Ein zweiter großer Schritt, so der verkehrspolitische Sprecher, sei der Ausbau des Nahverkehrsangebotes in Mainz. Hier würde dem Ausbau des Straßenbahn-Netzes eine besondere Rolle zukommen. Der Stadtrat habe dazu mit den Stimmen der Ampel-Koalition entsprechende Beschlüsse auf den Weg gebracht. Erik Donner zeigt hier auf die CDU: „Bei der CDU müssen wir leider feststellen, dass sie immer wieder in die Rolle der Anti-Straßenbahn-Partei verfällt. Das war bei der Mainzelbahn so, das war bei der geplanten Citybahn so. Auch beim Bau des Innenstadtrings durch Neustadt und Altstadt hört man von Seiten der CDU nur das Genörgel des Herrn Gerster“.

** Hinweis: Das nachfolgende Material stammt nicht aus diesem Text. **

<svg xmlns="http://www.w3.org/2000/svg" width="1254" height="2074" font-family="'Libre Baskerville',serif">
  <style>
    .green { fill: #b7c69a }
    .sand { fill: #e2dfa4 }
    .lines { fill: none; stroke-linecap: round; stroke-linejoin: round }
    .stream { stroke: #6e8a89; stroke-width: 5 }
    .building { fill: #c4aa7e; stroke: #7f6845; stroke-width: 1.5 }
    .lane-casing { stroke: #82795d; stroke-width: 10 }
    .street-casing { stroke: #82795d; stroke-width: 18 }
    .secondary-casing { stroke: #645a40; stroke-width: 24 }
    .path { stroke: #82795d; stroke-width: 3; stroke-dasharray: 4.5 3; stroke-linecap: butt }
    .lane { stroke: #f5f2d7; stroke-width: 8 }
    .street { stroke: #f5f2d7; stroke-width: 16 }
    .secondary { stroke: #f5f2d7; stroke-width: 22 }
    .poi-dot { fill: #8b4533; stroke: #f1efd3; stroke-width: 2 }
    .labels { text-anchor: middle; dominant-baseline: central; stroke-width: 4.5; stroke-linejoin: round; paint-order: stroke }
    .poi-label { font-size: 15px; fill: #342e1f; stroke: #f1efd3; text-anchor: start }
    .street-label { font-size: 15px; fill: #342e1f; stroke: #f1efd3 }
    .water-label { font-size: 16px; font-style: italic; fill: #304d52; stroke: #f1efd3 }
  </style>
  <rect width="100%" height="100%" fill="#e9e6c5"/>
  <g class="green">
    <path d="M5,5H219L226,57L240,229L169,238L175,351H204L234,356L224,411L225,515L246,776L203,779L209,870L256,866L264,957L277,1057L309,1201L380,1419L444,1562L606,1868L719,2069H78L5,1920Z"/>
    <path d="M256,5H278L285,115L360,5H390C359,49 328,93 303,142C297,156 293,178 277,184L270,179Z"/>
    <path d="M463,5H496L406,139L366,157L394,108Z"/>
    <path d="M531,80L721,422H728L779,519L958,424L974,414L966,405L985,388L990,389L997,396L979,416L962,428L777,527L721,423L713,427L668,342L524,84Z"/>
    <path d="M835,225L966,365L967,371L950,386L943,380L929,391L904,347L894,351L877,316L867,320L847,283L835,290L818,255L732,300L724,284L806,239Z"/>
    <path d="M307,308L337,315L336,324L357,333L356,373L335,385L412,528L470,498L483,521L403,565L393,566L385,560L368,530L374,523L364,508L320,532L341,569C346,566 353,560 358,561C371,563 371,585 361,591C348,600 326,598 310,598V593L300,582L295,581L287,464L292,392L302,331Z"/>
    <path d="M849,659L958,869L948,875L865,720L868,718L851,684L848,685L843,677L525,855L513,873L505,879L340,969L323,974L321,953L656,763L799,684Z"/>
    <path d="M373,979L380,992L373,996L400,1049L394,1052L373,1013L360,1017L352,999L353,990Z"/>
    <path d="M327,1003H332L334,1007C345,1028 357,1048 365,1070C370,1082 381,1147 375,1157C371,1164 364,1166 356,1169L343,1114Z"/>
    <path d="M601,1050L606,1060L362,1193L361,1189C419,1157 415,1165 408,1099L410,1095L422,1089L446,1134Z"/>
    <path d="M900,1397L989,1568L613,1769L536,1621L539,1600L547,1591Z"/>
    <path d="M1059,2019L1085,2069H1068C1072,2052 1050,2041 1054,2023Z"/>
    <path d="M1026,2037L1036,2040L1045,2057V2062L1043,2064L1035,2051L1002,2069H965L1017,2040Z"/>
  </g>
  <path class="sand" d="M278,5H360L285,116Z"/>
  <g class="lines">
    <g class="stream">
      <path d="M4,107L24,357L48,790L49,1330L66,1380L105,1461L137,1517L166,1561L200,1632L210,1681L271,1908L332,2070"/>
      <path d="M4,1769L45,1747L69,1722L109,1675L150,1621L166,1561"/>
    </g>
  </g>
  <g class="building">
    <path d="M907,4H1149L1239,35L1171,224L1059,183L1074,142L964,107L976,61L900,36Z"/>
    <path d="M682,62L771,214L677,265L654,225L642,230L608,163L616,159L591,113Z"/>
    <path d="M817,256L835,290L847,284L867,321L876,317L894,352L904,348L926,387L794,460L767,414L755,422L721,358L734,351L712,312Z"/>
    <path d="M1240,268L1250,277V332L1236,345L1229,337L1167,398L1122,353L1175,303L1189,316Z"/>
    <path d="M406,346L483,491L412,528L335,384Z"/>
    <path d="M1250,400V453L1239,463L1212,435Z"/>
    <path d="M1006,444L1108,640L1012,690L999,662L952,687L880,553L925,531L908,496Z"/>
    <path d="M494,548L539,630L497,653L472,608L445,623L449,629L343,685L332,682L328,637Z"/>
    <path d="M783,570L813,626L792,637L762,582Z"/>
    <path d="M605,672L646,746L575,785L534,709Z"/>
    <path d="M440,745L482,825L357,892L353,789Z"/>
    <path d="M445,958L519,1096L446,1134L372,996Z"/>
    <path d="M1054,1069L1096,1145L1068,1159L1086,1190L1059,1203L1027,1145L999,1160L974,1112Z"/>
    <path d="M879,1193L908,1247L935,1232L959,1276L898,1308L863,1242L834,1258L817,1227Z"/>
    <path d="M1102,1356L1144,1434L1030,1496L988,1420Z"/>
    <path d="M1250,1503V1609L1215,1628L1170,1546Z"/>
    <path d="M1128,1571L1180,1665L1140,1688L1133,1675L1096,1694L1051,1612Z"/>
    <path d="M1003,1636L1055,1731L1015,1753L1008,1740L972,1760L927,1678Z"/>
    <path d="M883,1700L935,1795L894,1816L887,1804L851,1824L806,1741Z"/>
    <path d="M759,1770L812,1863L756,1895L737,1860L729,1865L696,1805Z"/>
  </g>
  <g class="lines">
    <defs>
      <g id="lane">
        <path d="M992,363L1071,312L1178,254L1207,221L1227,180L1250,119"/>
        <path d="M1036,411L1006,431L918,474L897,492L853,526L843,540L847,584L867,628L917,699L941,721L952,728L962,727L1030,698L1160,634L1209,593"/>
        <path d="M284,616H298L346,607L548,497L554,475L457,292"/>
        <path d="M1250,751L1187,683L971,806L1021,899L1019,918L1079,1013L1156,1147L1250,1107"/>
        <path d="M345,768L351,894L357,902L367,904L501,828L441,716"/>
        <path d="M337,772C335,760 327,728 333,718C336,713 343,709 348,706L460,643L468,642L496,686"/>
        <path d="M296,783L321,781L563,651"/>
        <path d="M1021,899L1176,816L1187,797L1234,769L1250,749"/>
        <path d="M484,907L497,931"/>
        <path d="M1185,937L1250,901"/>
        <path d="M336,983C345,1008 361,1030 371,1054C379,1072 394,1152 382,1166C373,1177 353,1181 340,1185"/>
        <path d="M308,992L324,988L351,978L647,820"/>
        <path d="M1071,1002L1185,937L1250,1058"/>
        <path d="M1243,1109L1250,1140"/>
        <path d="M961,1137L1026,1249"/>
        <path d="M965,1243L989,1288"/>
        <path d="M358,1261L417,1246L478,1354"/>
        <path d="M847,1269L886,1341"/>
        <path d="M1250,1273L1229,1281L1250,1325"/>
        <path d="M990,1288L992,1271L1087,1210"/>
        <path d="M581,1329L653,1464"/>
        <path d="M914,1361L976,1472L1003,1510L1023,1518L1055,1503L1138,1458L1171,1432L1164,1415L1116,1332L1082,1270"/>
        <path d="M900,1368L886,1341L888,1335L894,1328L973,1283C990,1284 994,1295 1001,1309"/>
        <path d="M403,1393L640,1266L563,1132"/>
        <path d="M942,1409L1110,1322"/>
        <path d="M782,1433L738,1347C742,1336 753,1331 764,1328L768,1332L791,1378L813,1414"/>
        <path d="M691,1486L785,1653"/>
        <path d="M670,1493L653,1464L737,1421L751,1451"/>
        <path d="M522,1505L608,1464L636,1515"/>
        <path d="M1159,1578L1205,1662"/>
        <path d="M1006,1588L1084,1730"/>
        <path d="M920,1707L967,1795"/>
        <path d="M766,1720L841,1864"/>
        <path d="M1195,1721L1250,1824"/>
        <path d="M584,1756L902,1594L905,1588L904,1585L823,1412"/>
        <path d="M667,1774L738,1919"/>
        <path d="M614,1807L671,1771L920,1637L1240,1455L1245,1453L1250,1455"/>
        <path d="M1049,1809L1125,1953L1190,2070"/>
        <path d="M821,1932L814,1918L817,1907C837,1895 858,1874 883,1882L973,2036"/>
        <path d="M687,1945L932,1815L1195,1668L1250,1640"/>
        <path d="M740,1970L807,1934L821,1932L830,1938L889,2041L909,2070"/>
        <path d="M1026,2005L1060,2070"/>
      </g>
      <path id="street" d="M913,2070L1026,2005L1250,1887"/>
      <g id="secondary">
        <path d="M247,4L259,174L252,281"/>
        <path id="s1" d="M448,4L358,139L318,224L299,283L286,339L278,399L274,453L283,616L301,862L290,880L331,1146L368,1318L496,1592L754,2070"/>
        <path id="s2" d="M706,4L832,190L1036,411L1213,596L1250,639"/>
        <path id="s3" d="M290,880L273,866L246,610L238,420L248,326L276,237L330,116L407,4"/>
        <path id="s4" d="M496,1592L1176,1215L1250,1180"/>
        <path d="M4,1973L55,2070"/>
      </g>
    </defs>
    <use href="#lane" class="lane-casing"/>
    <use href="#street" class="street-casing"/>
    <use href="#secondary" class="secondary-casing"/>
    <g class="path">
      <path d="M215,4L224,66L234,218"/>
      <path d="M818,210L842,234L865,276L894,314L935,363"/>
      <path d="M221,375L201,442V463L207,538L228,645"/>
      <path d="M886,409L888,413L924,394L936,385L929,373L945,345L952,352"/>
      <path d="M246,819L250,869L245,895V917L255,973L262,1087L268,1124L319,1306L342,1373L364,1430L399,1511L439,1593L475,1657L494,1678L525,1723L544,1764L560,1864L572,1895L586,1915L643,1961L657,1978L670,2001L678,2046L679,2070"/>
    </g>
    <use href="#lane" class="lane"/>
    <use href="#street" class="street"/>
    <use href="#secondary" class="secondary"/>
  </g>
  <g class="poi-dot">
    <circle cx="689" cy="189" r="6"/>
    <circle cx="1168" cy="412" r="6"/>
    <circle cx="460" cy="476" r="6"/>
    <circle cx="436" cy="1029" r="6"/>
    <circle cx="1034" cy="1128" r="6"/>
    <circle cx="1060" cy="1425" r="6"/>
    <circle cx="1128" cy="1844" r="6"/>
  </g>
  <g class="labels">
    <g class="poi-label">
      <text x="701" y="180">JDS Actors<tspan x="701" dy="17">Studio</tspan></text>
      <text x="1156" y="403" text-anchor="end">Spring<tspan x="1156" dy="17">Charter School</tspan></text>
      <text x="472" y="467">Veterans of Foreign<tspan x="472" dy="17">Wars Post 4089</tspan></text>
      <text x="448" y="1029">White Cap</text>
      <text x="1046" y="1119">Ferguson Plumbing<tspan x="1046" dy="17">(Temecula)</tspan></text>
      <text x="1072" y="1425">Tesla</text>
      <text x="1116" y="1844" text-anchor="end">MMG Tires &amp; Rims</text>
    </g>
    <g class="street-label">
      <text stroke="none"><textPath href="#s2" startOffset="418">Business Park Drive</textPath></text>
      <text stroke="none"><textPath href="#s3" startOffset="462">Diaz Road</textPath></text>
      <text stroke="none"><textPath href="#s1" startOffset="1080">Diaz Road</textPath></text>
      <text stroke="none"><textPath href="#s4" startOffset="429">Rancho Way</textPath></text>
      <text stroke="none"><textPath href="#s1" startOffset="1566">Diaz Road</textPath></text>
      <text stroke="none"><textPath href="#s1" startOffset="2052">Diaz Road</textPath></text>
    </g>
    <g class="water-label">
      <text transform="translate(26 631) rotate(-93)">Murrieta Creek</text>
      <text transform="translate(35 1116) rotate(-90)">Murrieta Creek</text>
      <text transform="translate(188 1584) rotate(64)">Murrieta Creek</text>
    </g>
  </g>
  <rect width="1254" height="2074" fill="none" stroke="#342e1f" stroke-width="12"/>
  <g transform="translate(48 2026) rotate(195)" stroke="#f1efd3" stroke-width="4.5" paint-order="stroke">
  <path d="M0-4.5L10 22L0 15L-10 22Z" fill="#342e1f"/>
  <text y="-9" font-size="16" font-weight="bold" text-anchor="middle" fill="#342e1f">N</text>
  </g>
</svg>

Die SPD hält auch nach wie vor am 365-Euro-Ticket für alle fest. „Das 365-Euro-Ticket für alle muss mittelfristig kommen! Grundlage dafür ist aber zunächst der Ausbau des Nahverkehrsangebots“, zeigt sich Donner überzeugt. Und trotz der neuen finanziellen Situation der Stadt dürften sich Land und Bund hier keinen schlanken Fuß machen.
Genau wie berichtet, uninteressant und teuerer ÖVM … z.B:
Mit dem Wagen zu zweit in der Stadt zum Einkaufen , 4 Stunden , 8 EUR Parkhaus . Mit dem Bus , trotz günstigere Sammelkarten , 9,20 Eur !! Kein Wunder wenn Leute dann direkt in den Einkaufzentren fahren und die Stadt ganz meiden.